Large-capacity high-throughput low-cost pipelined CAM using pipelined CTAM

A novel approach toward realizing a large capacity high-throughput pipelined content addressable memory (CAM) or associative memory (AM) at low cost has been described. It employs only commercial random access memory (RAM) along with a simple binary search pipeline (BSPL). In order to search a (2ⁿ-1)-word search key field (SKF) storage RAM, the BSPL employs n identical and simple binary search processing elements, each having its local copy of the SKF storage RAM (SKFSR). The SKFSR stores, in an ordered manner, the SKFs of all the words in the CAM, whereas a data field storage RAM (DFSR) stores the unordered CAM data words.
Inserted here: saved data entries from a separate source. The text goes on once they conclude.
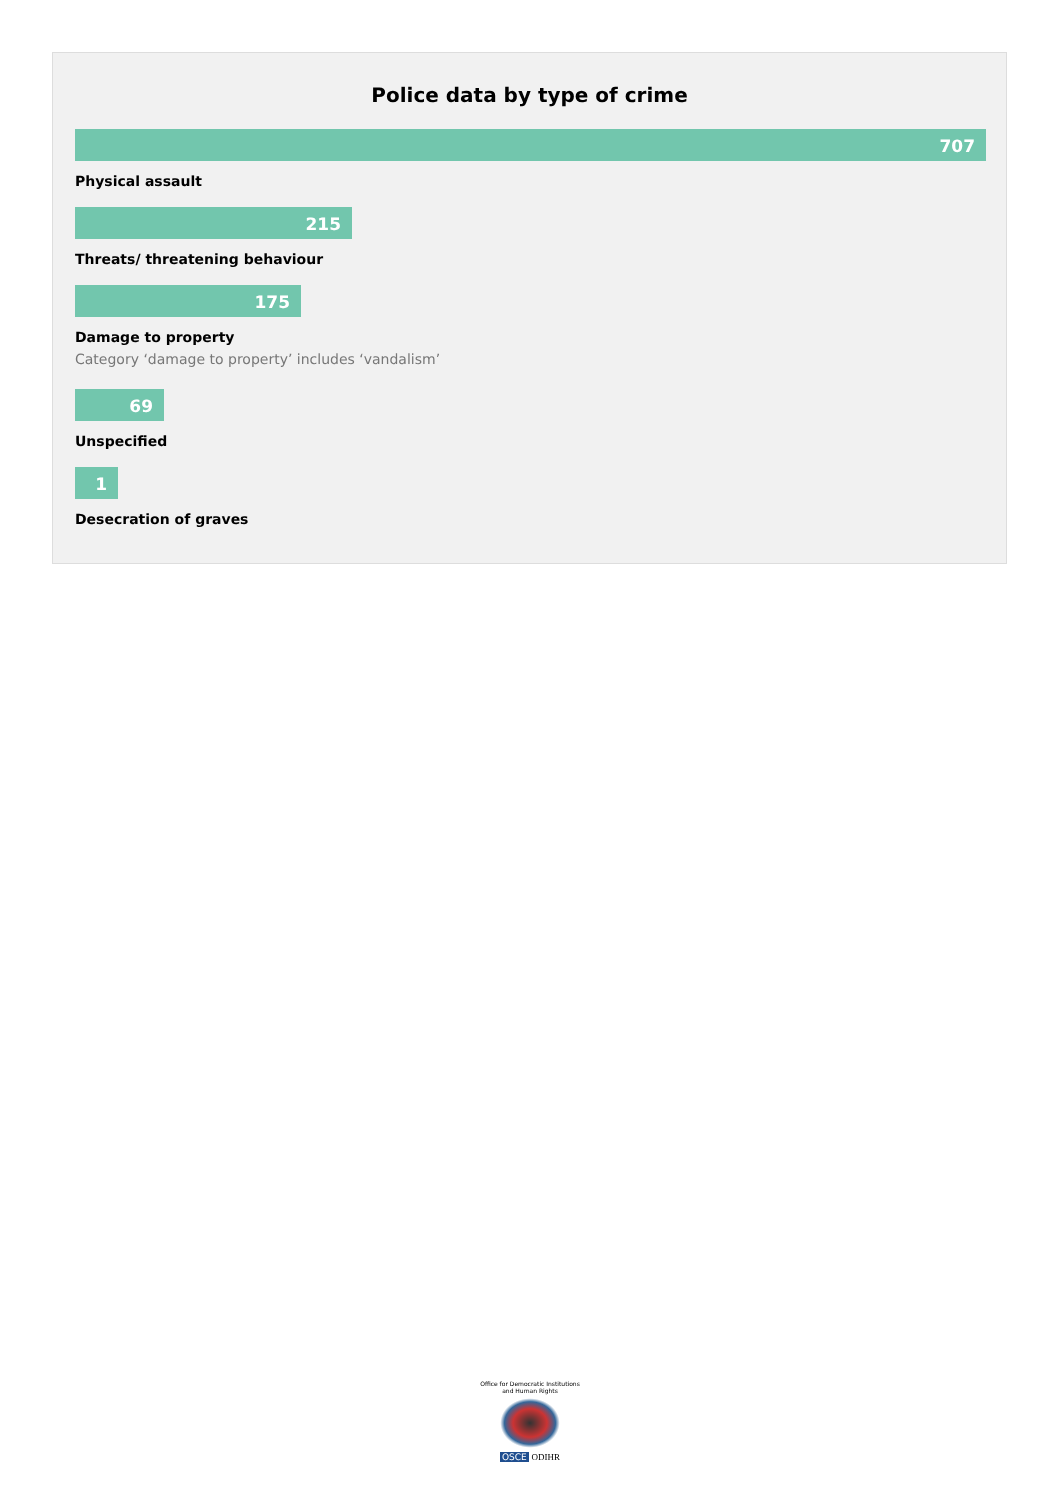Police data by type of crime
707
Physical assault
215
Threats/ threatening behaviour
175
Damage to property
Category ‘damage to property’ includes ‘vandalism’
69
Unspecified
1
Desecration of graves
Office for Democratic Institutions and Human Rights
OSCE ODIHR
The n-times replicated SKFSR, along with the n-processor BSPL, functions as a simple n-stage pipelined content-to-address memory (CTAM). The CTAM, a new kind of memory that performs the inverse function of a RAM, serves as the first and the most important stage in the proposed 3-stage pipelined CAM architecture. In response to the stream of input query words (search keys) fed to the pipelined CAM, the pipelined CTAM first produces the corresponding stream of SKFSR addresses where the query words reside. These SKFSR addresses corresponding to the queries are next mapped back by the second stage, namely, the address mapping RAM, to their original addresses in the CAM, i.e., in the DFSR, which had been altered due to data ordering in the SKFSR. Now, the third stage of the pipelined CAM, namely, the DFSR, is read out at the mapped, i.e., the original CAM addresses, to obtain the desired stream of responses from the CAM. An augmented version of the pipelined CTAM has been designed to handle the presence of duplicate search keys in the CAM. A few illustrative examples of querying a simple database stored in the CAM have been included. The proposed pipelined CAM has a modular and highly scalable architecture. Its throughput rate, which is independent of the CAM size, is a little less than the RAM access rate and its latency is a little more than (n+2) times the RAM access time.